Trefwoord(en) | Samenhang |
---|---|
Toepassingsgebied(en) | Drank- en horecavergunning |
Wetsartikel(en) | Art. 3 lid 3 sub a |
Hoofdpunten
- De uitspraak betreft een verzoek om een voorlopige voorziening.
- r.o. 9. De betrokkene heeft (vermoedelijk) een bezoeker van het desbetreffende café mishandel en een deurwaarder nabij het café bedreigt. Ten aanzien van deze feiten is aan het samenhang-vereiste voldaan.
- r.o. 9. De betrokkene heeft zich (vermoedelijk) ook schuldig gemaakt aan mishandeling tijdens een verkeersruzie en bedreiging van de deurwaarder op een ander adres. Ten aanzien van deze feiten is niet aan het samenhang-criterium voldaan. “Niet duidelijk is gemaakt dat er een link is tussen enerzijds de activiteiten in het kader waarvan [deze] verkeersruzie en bedreiging zijn gepleegd, en die waarvoor vergunning is verleend. Evenmin blijkt dat deze feiten zijn gepleegd in het kader van activiteiten die lijken op die die zijn vergund. Uit de omstandigheid dat de horecabranche zeer kwetsbaar is voor door geweldsdelicten geschapen risico’s is dit verband naar het oordeel van de voorzieningenrechter in elk geval niet af te leiden.”
Uitspraak
RECHTBANK MAASTRICHT
Bestuursrecht
zaaknummer: AWB 12/1585
uitspraak van de voorzieningenrechter van 17 oktober 2012 op het verzoek om voorlopige voorziening in de zaak tussen
[naam 1], wonende te Maastricht, verzoeker,
(mr. L. Opsteen),
en
het college van burgemeester en wethouders van de gemeente Maastricht, verweerder,
(mrs. D.J.L. de Caluwe en T.H.M.J. Peters).
Procesverloop
Bij besluit van 3 september 2012, verzonden op 5 september 2012, (het bestreden besluit) heeft verweerder de op 22 juli 2010 aan verzoeker, op grond van artikel 3 van de Drank- en Horecawet (DHw), verleende vergunning voor [café 1] ingetrokken.
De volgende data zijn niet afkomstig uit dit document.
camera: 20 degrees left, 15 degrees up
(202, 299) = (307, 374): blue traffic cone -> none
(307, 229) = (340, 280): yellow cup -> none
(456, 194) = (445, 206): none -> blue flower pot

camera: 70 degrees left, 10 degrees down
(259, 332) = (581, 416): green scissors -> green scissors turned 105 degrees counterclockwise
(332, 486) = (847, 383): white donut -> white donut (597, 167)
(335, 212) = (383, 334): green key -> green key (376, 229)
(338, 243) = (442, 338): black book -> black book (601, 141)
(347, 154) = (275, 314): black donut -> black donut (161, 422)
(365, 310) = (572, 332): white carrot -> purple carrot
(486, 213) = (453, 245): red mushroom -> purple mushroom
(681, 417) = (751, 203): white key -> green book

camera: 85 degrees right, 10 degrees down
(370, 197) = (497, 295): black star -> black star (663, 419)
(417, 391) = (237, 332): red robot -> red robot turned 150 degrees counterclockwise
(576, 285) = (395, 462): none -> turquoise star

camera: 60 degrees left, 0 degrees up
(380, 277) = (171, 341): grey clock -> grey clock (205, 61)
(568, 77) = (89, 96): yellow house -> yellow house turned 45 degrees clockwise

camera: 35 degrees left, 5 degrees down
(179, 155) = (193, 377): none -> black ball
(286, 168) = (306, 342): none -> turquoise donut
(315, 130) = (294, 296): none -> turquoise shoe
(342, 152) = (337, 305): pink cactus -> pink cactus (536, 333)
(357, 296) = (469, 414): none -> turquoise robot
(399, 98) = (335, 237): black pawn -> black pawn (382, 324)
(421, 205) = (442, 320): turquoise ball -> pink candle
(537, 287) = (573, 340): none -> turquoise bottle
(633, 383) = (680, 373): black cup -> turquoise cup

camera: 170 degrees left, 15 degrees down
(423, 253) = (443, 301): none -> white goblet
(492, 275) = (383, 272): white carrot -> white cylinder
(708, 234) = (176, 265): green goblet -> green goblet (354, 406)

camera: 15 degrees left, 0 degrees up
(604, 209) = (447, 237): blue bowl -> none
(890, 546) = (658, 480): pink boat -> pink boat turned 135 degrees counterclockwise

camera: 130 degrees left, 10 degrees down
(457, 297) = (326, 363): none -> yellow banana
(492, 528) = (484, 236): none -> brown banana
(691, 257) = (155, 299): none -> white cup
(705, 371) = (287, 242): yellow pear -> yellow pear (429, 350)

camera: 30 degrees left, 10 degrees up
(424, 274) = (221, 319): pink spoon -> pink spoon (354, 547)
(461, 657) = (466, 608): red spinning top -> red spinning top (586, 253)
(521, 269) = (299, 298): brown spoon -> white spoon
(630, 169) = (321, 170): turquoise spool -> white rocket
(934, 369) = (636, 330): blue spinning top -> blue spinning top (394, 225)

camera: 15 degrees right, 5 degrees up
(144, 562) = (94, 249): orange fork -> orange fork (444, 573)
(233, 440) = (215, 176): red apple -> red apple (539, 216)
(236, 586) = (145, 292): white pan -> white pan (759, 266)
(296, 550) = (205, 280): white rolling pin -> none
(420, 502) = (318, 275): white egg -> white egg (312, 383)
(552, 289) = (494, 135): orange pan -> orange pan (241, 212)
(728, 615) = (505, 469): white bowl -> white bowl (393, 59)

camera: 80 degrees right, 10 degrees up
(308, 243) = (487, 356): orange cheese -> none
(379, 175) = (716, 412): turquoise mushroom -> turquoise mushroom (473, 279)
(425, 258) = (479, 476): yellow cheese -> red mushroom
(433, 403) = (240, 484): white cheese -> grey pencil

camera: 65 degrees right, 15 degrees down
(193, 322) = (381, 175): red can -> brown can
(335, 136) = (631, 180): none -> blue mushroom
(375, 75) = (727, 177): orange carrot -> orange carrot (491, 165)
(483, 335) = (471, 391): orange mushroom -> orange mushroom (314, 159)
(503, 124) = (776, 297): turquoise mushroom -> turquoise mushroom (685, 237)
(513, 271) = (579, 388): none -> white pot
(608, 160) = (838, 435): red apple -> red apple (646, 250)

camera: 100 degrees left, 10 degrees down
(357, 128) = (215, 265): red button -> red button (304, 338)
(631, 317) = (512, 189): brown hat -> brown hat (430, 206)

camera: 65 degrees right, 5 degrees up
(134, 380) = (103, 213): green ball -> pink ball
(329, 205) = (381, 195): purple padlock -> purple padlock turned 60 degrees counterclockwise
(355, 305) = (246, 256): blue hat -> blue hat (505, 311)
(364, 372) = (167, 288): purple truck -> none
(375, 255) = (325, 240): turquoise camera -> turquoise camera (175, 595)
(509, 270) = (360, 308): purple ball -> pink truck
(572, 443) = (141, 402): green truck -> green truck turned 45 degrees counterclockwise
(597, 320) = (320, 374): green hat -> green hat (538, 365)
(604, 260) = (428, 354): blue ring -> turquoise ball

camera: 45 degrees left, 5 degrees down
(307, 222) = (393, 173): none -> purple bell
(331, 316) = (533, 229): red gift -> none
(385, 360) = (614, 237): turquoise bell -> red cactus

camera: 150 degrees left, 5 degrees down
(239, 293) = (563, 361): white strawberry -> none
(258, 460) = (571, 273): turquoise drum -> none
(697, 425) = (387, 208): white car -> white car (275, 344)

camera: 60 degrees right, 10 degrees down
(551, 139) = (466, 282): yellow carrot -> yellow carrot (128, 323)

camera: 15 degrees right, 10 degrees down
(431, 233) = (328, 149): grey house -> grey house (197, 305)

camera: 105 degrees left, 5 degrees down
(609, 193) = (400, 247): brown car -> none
Tegen dat besluit heeft verzoeker bezwaar gemaakt. Voorts heeft hij de voorzieningenrechter van deze rechtbank verzocht ter zake een voorlopige voorziening te treffen.
Verweerder heeft de stukken die op de zaak betrekking hebben aan de rechtbank gezonden.
De rechtbank heeft (in een andere samenstelling) op 28 september 2012 beslist dat de door
verweerder verzochte beperking van de kennisneming als bedoeld in artikel 8:29 van de Algemene wet bestuursrecht (Awb) van het advies van het Landelijk Bureau bevordering integriteitsbeoordelingen door het openbaar bestuur (het advies) van 13 juni 2012 gerechtvaardigd is. Daarbij is de beperkte kennisneming van de toezendingsbrief bij dat advies niet gerechtvaardigd bevonden. Verzoeker heeft de rechtbank — de in artikel 8:29, vijfde lid, van de Awb bedoelde — toestemming verleend voormeld advies bij de beoordeling van het beroep te betrekken. Verweerder heeft ingestemd met toevoeging aan het procesdossier van genoemde toezendingsbrief.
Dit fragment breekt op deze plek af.